Reverse Merger Sample Clauses

Reverse Merger. If the Reverse Merger is consummated, the Certificate of Incorporation of Company shall be amended at the Effective Time to read in its entirety as set forth on Exhibit B hereto and shall be the Certificate of Incorporation after the Effective Time, until thereafter amended in accordance with its terms and as provided in the DGCL.
Reverse Merger. The Company shall use its best efforts to effectuate, by the earlier of (the “Share Exchange Date”) (i) the date that is ten (10) days after the Audit Completion and (ii) July 31, 2010, a share exchange transaction pursuant to which all of the outstanding shares of capital stock of the Company shall be exchanged (the “Share Exchange”) for 23,500,000 shares of Alpine Alpha 2, Ltd., a Delaware corporation (the “Shell”), provided that on the Share Exchange Date (y) the common stock of the Shell is registered under the U.S. Securities Exchange Act of 1934 and (z) the Shell shall have substantially no other assets, liabilities or business.”
Reverse Merger. Each of the parties hereto shall take all necessary action to cause the directors of Merger Sub immediately prior to the Reverse Merger Effective Time to be the directors of the surviving corporation in the Reverse Merger immediately following the Reverse Merger Effective Time, until their respective successors are duly elected or appointed and qualified or their earlier death, resignation or removal in accordance with the certificate of incorporation and by-laws of the surviving corporation in the Reverse Merger. The officers of the Company immediately prior to the Reverse Merger Effective Time shall be the officers of the surviving corporation in the Reverse Merger until their respective successors are duly appointed and qualified or their earlier death, resignation or removal in accordance with the certificate of incorporation and by-laws of the surviving corporation in the Reverse Merger.
Reverse Merger. The certificate of incorporation of the Company, as in effect immediately prior to the Reverse Merger Effective Time, shall be amended at the Reverse Merger Effective Time to be in the form of Exhibit A-1 hereto and, as so amended, such certificate of incorporation shall be the certificate of incorporation of the surviving corporation in the Reverse Merger until thereafter amended as provided therein or by applicable Law. At or prior to the Reverse Merger Effective Time, the Company shall cause its by-laws to be amended, as of the Reverse Merger Effective Time, to read in their entirety as set forth in Exhibit A-2 hereto and, as so amended, such by-laws shall be the by-laws of the surviving corporation in the Reverse Merger until thereafter amended as provided therein or by applicable Law.
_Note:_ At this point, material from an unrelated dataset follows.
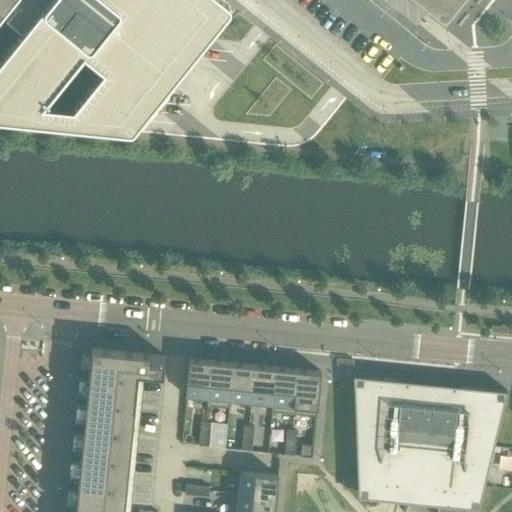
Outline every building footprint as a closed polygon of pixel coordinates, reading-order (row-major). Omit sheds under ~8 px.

Reverse Merger. The POP Trust and POP LP shall each have been duly formed and the Reverse Merger shall have been consummated.
Reverse Merger. (i) The Company shall use its best efforts to effectuate not later than April 30, 2007 a share exchange transaction pursuant to which all of the outstanding Shares of the Company together with all of the Notes and Warrants issued pursuant to this Agreement and the Common PIPE Securities Purchase Agreement shall be exchanged for equivalent securities of a British Virgin Islands corporation which shall have the class of its common equity securities registered under the Securities Exchange Act of 1934, but which shall have substantially no other assets, liabilities or business (the “Shell”) and as a result of which immediately after the consummation of the share exchange, holders of shares of capital stock of the Shell, other than (A) the Common PIPE Buyers, (B) holders of Management Restricted Stock and (C) holders of Acquisition Sellers Stock, shall own not more than 2.17% of the outstanding shares of capital stock of the Shell (the “Share Exchange”); provided, however, that the Company shall have no obligation to facilitate the Share Exchange unless the Company is advised by a Buyer or the Placement Agent, on or before April 15, 2007, that a corporation meeting the foregoing criteria is available to be the subject of the Share Exchange and the Company does not reasonably determine after conducting reasonable due diligence procedures that such identified corporation does not meet some or all of the foregoing criteria.
Reverse Merger. (a) Simultaneous with the date of execution of this Agreement, Florham and the EII Stockholders and EII Optionholders entered into an agreement and plan of merger in the form of Exhibit D annexed hereto (the “Reverse Merger Agreement”). Such Reverse Merger Agreement contemplates the merger of a newly formed Delaware subsidiary of Florham (“Mergerco”) with and into EII, with EII as the surviving corporation of such merger (the “Reverse Merger”).
Reverse Merger. At the Effective Time and subject to and upon the terms and conditions of this Agreement and the applicable provisions of the Delaware Law, Merger Sub shall be merged with and into the Company (the "Reverse Merger"), the separate corporate existence of Merger Sub shall cease and the Company shall continue as the surviving corporation. Subject to Sections 2.1.2 and 2.1.3, the Company as the surviving corporation after the Merger is referred herein as the "Surviving Corporation."